Sampai wafatnya pada tahun 1645, Sultan Agung tetap tidak mau berdamai dengan VOC meskipun ada tawaran untuk itu. Penggantinya Sunan Mangkurat I sepeninggal ayahnya segera mengadakan perdamaian dengan Kompeni yang menjadikannya bulan-bulanan politik divide et impera ('adu domba"= membagi dan menguasai) Belanda.
Perlawanan Sultan Agung terhadap Kompeni Belanda memiliki makna simbolis karena menjadi lambang perjuangan suatu bangsa untuk menegakkan kesatuan wilayah dengan mengusir penjajah bangsa asing. Lewat tokoh Mataram itu, terasakan hasrat bangsa Indonesia yang mendambakan kesatuan, baik wilayah maupun pemerintahannya.
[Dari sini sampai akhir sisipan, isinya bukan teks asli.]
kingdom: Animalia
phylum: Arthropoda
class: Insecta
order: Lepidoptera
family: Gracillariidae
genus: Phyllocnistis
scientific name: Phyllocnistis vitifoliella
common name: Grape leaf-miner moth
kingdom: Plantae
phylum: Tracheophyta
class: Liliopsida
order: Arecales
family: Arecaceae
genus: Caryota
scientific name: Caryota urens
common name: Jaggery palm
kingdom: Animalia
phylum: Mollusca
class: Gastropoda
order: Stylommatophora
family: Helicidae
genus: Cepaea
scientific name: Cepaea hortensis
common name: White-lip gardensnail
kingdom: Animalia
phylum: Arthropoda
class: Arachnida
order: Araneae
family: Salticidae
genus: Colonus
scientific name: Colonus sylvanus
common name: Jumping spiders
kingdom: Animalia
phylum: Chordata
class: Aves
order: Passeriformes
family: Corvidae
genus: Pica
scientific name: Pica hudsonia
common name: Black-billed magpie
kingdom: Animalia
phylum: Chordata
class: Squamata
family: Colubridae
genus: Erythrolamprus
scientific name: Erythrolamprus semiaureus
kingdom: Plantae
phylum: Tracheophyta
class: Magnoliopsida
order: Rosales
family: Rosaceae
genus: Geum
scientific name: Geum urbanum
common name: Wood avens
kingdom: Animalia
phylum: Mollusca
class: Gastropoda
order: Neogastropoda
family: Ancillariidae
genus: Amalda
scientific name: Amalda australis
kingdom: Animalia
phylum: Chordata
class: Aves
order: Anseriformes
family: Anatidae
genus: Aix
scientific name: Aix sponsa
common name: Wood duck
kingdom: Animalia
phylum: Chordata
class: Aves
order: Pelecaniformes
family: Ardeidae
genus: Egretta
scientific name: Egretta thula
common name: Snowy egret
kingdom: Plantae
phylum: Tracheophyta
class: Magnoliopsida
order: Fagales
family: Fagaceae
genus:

Sesungguhnya semangat yang sama pernah dicetuskan oleh Prabu Kartanegara dari Kerajaan Singasari dan Mahapatih Gajah Mada dari Majapahit.
Rupanya, semangat kebangsaan (nasionalisme) belum tumbuh di kalangan rakyat tetapi hanya terbatas di kalangan raja dan para bangsawan. Rakyat dengan mudah menjadi sasaran tipu muslihat Belanda. Langkah Sultan Agung itu menjadi inspirasi bagi bangsa Indonesia di kemudian hari. Bahwa persatuan dan kesatuan memang mutlak dilakukan guna menghancurkan penjajah asing.